Instructions to follow: Output each line of the data below verbatim, omitting the pictures.

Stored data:

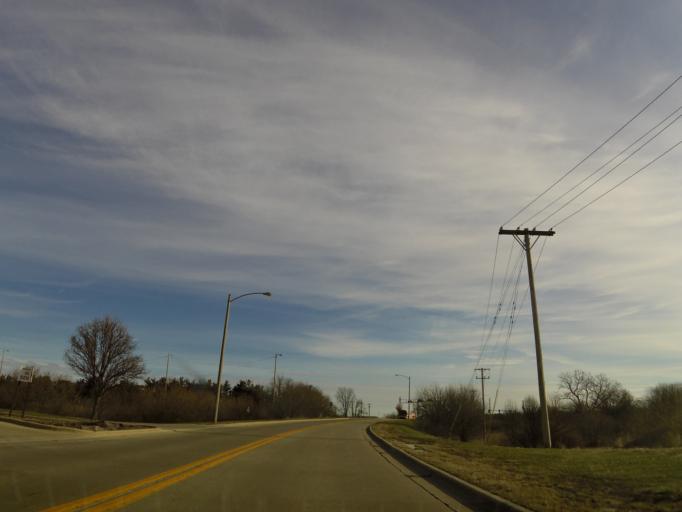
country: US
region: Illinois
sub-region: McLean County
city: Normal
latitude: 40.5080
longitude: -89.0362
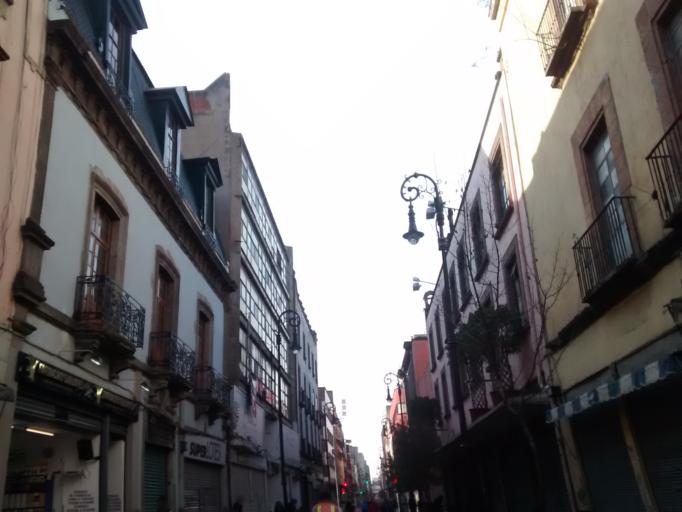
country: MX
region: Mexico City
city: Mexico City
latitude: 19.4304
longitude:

Expected output:
country: US
region: Illinois
sub-region: McLean County
city: Normal
latitude: 40.5080
longitude: -89.0362
country: MX
region: Mexico City
city: Mexico City
latitude: 19.4304
longitude:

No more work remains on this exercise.